We've done a number of consultations with the sector about the implementation of the powers set out in this bill. There has been broad and continued engagement with the Council for International Education and, of course, with stakeholders in the sector, including the Group of Eight and many others, such as regional universities like Charles Darwin University in my electorate. I note that the Chancellor of Charles Darwin University, Paul Henderson, has said that the Northern Territory faces a unique operating context, and it certainly does. The Vice-Chancellor of Charles Darwin University, Professor Scott Bowman, said:

International students bring a vibrancy to Darwin; are warmly welcomed into the community; and help fill skills gaps while studying and upon graduation. In the context of dire skills shortages, and lower than national average rental vacancies, the social licence for international education in the NT is distinct from that in major metropolitan cities.

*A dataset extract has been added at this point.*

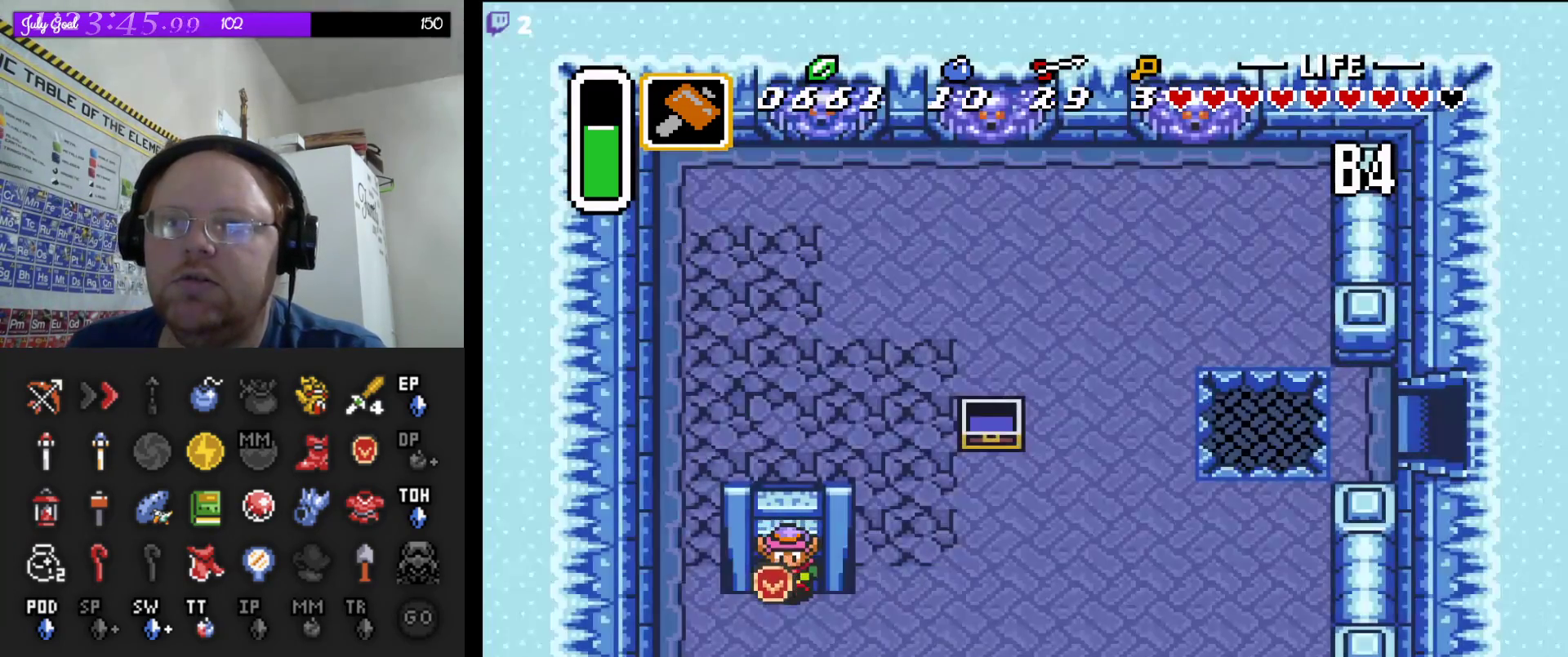
{"buttons": ["DPAD_RIGHT"], "events": [[183, "DPAD_DOWN", "down"], [317, "DPAD_RIGHT", "down"], [400, "DPAD_DOWN", "up"]]}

That's something that I know honourable members representing regional electorates with universities will relate to. These consultations have been taking place for some time and will continue until the start date, 1 January 2025.

One thing that the framework makes clear is that international education is not a one-way street. In the last couple of years, we've made great strides in taking Australian education overseas, teaching in international branch campuses where students can get the benefit of an Australian education without having to leave home. We are a global leader in terms of international education and the education we provide to our own citizens. When it comes to the caps on enrolments, I know from speaking to the minister that we will be taking into account the vital role that international education plays in regional areas of Australia, such as with Charles Darwin University in my electorate. We will get the balance right.